En verano o a comienzos del otoño se encuentran en los jardines pedazos de
periódicos que el sol ha cocinado, secos y quebradizos como hojas muertas, tan
amarillos que se dirían pasados por ácido pícrico. En invierno hay montones de
papeles aplastados, sucios; vuelven a la tierra. Otros nuevos, y hasta
lustrosos, blancos, palpitantes, se posan como cisnes, pero la tierra ya los deshace
por debajo. Se retuercen, escapan al fango, para ir á aplastarse un poco más
lejos, definitivamente. Es lindo recoger todo eso. A veces los palpo simplemente,
mirándolos de muy cerca; otras los rompo para oír su larga crepitación, o bien,
si están muy húmedos, les prendo fuego con no poco trabajo; después me limpio
las palmas de las manos embarradas en una pared o en el tronco de un árbol.
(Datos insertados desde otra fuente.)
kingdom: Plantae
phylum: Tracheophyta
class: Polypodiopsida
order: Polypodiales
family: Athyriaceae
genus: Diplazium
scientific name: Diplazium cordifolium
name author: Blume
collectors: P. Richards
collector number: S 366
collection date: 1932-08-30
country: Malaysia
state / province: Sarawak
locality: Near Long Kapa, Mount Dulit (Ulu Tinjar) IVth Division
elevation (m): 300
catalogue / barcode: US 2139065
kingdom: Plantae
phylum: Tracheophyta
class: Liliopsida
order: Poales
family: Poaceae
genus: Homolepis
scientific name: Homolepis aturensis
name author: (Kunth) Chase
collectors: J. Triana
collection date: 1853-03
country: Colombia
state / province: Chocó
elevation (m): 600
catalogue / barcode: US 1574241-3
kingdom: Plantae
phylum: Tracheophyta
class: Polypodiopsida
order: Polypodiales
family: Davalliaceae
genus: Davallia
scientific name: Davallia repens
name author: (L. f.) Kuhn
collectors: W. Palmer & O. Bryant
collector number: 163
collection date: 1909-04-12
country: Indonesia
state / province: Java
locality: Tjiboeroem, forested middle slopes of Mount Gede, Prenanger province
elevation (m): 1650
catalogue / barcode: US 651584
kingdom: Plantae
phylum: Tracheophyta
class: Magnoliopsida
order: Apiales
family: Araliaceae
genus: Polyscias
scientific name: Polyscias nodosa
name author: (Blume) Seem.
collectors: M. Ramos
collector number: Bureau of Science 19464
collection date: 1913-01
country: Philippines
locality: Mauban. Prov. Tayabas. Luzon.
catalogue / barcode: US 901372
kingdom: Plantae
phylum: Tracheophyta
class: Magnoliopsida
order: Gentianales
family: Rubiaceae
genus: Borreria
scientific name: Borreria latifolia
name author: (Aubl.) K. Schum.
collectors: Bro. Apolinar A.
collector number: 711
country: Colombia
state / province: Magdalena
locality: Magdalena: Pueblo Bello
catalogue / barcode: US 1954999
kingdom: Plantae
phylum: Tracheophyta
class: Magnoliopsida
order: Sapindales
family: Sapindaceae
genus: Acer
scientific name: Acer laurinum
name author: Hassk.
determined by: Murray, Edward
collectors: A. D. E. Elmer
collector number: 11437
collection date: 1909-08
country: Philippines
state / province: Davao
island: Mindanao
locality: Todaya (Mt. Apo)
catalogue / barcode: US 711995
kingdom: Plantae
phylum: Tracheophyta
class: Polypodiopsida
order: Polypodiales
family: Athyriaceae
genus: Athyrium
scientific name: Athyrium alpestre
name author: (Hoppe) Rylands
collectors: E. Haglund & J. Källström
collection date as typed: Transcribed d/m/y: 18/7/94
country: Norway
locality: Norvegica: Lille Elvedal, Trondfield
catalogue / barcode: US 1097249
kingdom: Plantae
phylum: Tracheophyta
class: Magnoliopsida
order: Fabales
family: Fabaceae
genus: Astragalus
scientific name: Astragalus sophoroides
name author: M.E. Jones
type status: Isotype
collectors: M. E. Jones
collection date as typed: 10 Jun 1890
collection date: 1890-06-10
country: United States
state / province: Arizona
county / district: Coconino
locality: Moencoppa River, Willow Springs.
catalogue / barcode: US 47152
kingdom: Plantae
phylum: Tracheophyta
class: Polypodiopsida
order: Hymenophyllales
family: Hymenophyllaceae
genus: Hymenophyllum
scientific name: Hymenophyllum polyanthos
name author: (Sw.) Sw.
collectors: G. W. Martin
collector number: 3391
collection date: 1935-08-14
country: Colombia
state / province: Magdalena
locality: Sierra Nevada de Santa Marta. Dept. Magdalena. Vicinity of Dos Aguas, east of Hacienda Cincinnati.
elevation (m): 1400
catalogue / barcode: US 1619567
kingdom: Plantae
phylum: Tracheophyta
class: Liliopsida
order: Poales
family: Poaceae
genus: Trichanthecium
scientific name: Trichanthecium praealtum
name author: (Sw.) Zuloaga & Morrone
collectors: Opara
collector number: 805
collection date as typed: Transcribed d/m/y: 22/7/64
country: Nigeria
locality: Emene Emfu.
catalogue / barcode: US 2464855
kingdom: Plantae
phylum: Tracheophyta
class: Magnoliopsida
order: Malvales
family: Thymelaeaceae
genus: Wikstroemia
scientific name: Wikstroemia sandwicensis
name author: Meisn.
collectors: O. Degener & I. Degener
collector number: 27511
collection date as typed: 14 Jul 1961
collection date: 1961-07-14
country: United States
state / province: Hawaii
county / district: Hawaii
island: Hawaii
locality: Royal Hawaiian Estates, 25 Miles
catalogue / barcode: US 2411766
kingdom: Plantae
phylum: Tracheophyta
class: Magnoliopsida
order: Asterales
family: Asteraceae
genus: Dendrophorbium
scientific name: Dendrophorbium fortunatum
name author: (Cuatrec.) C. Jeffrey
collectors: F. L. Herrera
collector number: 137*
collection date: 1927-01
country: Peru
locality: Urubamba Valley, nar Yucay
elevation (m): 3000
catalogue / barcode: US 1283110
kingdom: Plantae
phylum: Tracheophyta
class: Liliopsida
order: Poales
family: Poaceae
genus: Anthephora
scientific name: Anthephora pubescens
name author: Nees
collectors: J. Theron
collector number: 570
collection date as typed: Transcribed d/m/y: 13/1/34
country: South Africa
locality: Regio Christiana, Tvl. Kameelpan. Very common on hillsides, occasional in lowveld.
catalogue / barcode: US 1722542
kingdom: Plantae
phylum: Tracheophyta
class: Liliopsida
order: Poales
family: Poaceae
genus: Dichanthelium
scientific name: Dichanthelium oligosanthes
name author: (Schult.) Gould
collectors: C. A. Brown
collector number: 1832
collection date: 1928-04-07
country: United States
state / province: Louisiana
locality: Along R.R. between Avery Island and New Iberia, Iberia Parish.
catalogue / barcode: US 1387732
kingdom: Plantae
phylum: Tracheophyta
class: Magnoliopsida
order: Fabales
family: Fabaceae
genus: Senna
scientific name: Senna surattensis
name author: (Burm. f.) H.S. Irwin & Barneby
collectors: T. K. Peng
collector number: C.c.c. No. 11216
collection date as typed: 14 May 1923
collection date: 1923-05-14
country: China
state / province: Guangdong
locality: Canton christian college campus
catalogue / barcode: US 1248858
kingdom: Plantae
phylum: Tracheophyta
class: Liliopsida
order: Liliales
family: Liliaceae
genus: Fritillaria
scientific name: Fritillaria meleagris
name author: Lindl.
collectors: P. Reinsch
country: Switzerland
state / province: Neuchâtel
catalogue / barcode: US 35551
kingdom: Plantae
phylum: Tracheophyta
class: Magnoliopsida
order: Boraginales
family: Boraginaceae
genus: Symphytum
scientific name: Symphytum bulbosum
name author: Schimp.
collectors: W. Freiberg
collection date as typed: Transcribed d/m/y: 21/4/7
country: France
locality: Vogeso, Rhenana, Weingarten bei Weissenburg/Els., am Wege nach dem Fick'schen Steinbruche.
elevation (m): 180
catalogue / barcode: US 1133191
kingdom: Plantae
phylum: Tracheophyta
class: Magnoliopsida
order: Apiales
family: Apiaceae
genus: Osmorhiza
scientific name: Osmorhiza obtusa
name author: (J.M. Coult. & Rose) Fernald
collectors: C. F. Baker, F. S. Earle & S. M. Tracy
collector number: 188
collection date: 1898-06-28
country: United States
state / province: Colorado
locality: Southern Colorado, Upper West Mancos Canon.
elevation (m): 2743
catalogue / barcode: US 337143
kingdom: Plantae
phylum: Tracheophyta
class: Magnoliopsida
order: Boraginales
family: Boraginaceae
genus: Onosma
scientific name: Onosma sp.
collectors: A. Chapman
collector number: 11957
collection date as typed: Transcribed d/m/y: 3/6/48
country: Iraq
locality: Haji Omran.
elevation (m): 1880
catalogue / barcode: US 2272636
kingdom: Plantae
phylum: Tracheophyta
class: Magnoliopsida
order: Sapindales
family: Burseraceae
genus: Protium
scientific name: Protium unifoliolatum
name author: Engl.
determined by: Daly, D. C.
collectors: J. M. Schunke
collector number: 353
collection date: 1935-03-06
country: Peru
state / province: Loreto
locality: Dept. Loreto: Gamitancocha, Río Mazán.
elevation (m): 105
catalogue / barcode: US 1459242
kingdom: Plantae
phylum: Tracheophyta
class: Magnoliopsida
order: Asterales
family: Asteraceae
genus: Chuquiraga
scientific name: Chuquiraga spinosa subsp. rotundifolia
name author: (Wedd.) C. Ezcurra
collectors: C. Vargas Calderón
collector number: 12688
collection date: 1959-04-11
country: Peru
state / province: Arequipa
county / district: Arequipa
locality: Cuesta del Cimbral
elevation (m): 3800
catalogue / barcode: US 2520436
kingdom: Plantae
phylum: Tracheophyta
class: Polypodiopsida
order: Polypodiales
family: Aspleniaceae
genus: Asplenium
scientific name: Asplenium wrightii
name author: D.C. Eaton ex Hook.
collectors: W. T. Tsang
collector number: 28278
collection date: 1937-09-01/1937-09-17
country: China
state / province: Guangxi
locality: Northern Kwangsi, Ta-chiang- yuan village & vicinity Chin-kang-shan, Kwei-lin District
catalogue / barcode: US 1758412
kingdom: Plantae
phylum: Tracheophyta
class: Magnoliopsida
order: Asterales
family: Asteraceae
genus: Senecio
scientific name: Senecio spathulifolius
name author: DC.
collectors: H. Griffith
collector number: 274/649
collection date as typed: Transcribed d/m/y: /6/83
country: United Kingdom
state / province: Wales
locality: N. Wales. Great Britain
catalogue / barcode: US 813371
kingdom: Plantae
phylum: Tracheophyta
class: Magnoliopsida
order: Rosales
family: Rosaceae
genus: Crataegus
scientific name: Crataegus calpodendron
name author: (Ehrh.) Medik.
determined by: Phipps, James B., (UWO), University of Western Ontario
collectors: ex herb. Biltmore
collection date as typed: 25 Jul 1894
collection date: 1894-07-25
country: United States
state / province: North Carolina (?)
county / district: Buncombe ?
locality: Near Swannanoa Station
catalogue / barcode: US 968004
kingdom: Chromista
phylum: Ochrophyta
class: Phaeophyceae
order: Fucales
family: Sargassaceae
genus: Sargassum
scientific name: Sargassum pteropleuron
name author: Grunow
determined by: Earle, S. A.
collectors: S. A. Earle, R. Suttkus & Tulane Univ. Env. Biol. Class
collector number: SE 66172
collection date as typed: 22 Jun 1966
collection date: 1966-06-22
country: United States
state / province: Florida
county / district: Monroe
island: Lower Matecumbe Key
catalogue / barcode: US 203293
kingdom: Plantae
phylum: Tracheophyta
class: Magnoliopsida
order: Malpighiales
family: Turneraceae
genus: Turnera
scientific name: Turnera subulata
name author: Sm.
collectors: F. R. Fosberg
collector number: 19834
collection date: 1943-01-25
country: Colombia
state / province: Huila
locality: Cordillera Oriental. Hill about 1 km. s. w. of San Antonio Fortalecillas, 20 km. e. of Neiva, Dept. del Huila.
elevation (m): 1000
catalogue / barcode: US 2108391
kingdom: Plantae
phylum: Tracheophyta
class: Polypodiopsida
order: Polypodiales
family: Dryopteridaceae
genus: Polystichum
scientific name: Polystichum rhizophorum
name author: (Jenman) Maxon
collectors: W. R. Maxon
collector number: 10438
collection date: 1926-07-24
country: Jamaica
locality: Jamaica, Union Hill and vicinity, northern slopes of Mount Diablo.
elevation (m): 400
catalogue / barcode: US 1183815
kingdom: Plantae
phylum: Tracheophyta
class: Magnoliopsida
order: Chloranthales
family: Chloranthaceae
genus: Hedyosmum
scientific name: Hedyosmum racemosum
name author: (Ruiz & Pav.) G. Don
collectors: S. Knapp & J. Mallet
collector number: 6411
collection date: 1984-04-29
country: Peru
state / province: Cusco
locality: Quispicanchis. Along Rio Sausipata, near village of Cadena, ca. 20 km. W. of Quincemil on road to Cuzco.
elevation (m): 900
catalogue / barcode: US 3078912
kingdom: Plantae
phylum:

Pues bien, hoy estaba mirando las botas
leonadas de un oficial de caballería que salía del cuartel. Al seguirlas con la
mirada, vi un papel junto a un charco.
Creí
que el oficial iba a hundir con el tacón el papel en el barro; pero no: de un tranco
pasó por encima del papel y del charco. Me acerqué: era una hoja rayada, sin
duda de un cuaderno de escuela. La lluvia la había empapado y retorcido; estaba
llena de granitos e hinchazones como una mano quemada. La línea roja del
margen, desteñida, había dejado una sombra color de rosa; la tinta estaba corrida
en algunos lugares. La parte inferior de la hoja desaparecía bajo una costra de
barro. Me incliné; ya me regocijaba pensando en tocar la pasta tierna y fresca
que formaría entre mis dedos bolitas grises... No pude.
Me
quedé agachado un segundo; leí: “Dictado: El búho blanco”, después me incorporé
con las manos vacías. Ya no soy libre, ya no puedo hacer lo que quiero.
Los
objetos no deberían tocar, puesto que no viven. Uno los usa, los pone en su
sitio, vive entre ellos; son útiles, nada más. Y a mí me tocan; es
insoportable.
Tengo
miedo de entrar en contacto con ellos como si fueran animales vivos.
Ahora
veo; recuerdo mejor lo que sentí el otro día, a la orilla del mar, cuando tenía
el guijarro. Era una especie de repugnancia dulzona. ¡Qué desagradable era! Y
procedía del guijarro, estoy seguro; pasaba del guijarro a mis manos. Sí, es eso,
es eso; una especie de náusea en las manos.